How Artificial Intelligence Deals with Missing Data

By John Paul Mueller, Luca Massaron

To answer a given question correctly, you must have all the facts. You can guess the answer to a question without all the facts, but then the answer is just as likely to be wrong as correct. Often, someone who makes a decision, essentially answering a question, without all the facts is said to jump to a conclusion. When analyzing data, you have probably jumped to more conclusions than you think because of missing data. A data record, one entry in a dataset (which is all the data), consists of fields that contain facts used to answer a question. Each field contains a single kind of data that addresses a single fact. If that field is empty, you don’t have the data you need to answer the question using that particular data record.

As part of the process of dealing with missing data, you must know that the data is missing. Identifying that your dataset is missing information can actually be quite hard because it requires you to look at the data at a low level — something that most people aren’t prepared to do and is time consuming even if you do have the required skills. Often, your first clue that data is missing is the preposterous answers that your questions get from the algorithm and associated dataset. When the algorithm is the right one to use, the dataset must be at fault.

A problem can occur when the data collection process doesn’t include all the data needed to answer a particular question. Sometimes you’re better off to actually drop a fact rather than use a considerably damaged fact. If you find that a particular field in a dataset is missing 90 percent or more of its data, the field becomes useless, and you need to drop it from the dataset (or find some way to obtain all that data).

Less damaged fields can have data missing in one of two ways. Randomly missing data is often the result of human or sensor error. It occurs when data records throughout the dataset have missing entries. Sometimes a simple glitch will cause the damage. Sequentially missing data occurs during some type of generalized failure. An entire segment of the data records in the dataset lack the required information, which means that the resulting analysis can become quite skewed.

Fixing randomly missing data is easiest. You can use a simple median or average value as a replacement. No, the dataset isn’t completely accurate, but it will likely work well enough to obtain a reasonable answer. In some cases, data scientists used a special algorithm to compute the missing value, which can make the dataset more accurate at the expense of computational time.

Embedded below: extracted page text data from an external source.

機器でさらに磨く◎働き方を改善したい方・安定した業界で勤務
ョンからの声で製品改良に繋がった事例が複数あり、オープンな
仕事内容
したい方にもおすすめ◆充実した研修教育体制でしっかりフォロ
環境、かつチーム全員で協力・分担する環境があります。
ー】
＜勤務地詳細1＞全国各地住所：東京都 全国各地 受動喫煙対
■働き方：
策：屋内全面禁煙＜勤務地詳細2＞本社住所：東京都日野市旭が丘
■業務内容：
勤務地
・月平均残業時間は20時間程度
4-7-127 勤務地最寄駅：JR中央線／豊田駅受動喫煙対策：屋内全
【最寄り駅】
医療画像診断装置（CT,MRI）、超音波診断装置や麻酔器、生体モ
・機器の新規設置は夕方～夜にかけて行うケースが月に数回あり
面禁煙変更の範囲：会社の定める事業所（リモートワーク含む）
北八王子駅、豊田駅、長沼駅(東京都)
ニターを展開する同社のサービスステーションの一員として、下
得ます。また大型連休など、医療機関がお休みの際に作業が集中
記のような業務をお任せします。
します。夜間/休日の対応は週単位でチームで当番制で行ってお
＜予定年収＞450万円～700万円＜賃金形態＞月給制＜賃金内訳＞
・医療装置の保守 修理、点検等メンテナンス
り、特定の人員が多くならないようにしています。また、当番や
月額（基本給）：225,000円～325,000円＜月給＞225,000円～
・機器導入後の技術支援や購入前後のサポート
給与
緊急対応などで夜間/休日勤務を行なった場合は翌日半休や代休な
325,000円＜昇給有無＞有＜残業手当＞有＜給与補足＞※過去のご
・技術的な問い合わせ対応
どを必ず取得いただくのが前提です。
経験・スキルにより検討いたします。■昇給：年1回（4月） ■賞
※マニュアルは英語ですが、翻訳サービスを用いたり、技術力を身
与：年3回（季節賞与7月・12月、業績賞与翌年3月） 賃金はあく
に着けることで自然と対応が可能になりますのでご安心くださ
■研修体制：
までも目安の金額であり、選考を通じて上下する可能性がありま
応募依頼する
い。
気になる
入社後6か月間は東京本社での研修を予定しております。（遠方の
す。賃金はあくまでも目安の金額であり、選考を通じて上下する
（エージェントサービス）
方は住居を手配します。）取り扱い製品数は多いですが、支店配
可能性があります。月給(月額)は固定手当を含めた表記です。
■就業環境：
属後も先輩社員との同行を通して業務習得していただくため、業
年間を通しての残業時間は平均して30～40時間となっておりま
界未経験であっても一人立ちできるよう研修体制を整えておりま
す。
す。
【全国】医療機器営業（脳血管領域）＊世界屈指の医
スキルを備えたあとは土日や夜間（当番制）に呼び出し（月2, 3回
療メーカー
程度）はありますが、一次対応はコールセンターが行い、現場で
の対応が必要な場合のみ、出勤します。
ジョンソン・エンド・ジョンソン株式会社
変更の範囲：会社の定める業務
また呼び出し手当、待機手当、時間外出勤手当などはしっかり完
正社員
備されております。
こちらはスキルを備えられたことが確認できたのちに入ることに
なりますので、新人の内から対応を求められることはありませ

Sequentially missing data is significantly harder, if not impossible, to fix because you lack any surrounding data on which to base any sort of guess. If you can find the cause of the missing data, you can sometimes reconstruct it. However, when reconstruction becomes impossible, you can choose to ignore the field. Unfortunately, some answers will require that field, which means that you might need to ignore that particular sequence of data records — potentially causing incorrect output.